Congress put a one-year freeze on growth of the alternative minimum tax last week, shielding many middle- and upper-middle income taxpayers from first exposure to the tax. But Congress' late action means the Internal Revenue Service won't be able to start processing five AMT-related forms until February, delaying potential refunds for those people until that month.
Between 3 million and 4 million people filed in January of last year using those forms, with many of those people expecting a refund, the IRS said.
The average refund in 2007 was $2,324, the agency said.
"We regret the inconvenience the delay will mean for million of early tax filers, especially those expecting a refund," acting IRS Commissioner Linda Stiff said.
As many as 13.5 million people will have to wait until February 11 to start filing with the five AMT-related forms, but the IRS said filing patterns show only between 3 million to 4 million of those people file during the early tax season anyhow.
The IRS was able to reprogram its computers to begin accepting the seven other AMT-related forms when the tax season opens in early January.
But the tax packages that will start arriving in the mail beginning after New Year's Day were printed in November, before the AMT fixes were approved by Congress. The IRS has created a special section on its Web site, http://www.irs.gov, with updated copies of AMT forms.
The alternative minimum tax was passed in 1969 and was aimed at about 155 very wealthy families who used deductions to avoid paying any federal income tax. The AMT disallows certain deductions and credits. It was not adjusted for inflation; as a result, over the years it has hit a growing number of middle-income taxpayers.
More than 4 million were subject to it in the 2006 tax year.
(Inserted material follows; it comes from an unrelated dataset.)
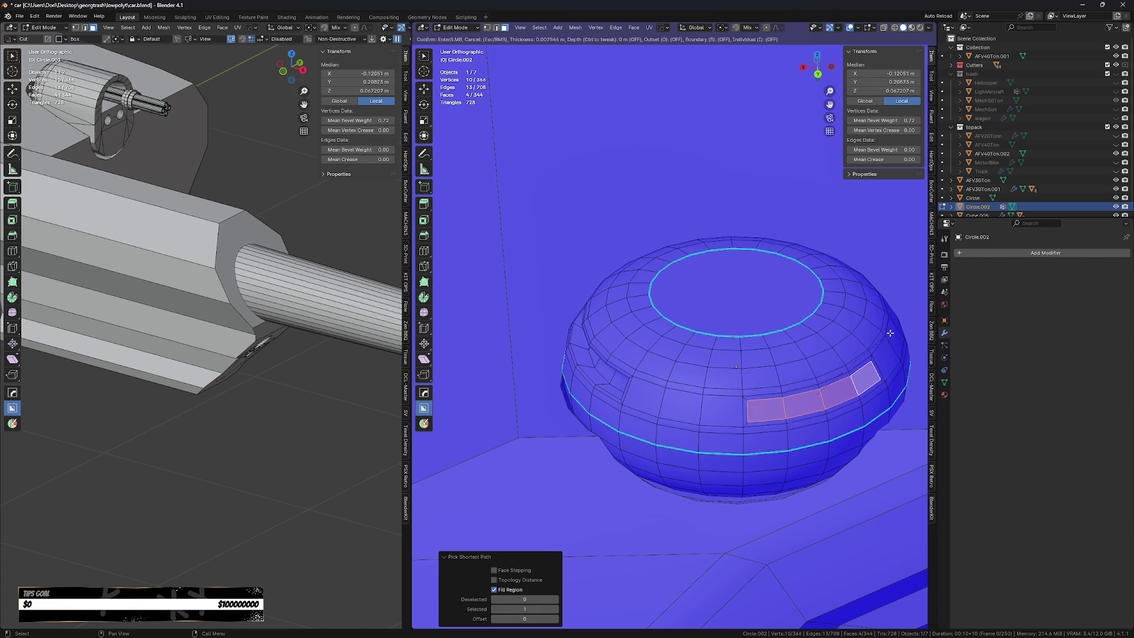
left_click(888, 333)
key("e")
Without the congressional fix, more than 20 million families would have been faced with an extra $2,000 tax hit on average.
The five forms affected by the delay are:
Form 8863, Education Credits.
Form 5695, Residential Energy Credits.
Form 1040A's Schedule 2, Child and Dependent Care Expenses for Form 1040A Filers.
Form 8396, Mortgage Interest Credit and
Form 8859, District of Columbia First-Time Homebuyer Credit.
Any taxpayer using those forms will have to wait until February to file their taxes, the agency said. The IRS will begin processing those forms on February 14, and the first refunds for those people will start going out 10 to 14 days later.
More than 100 million people got refunds during the last tax season.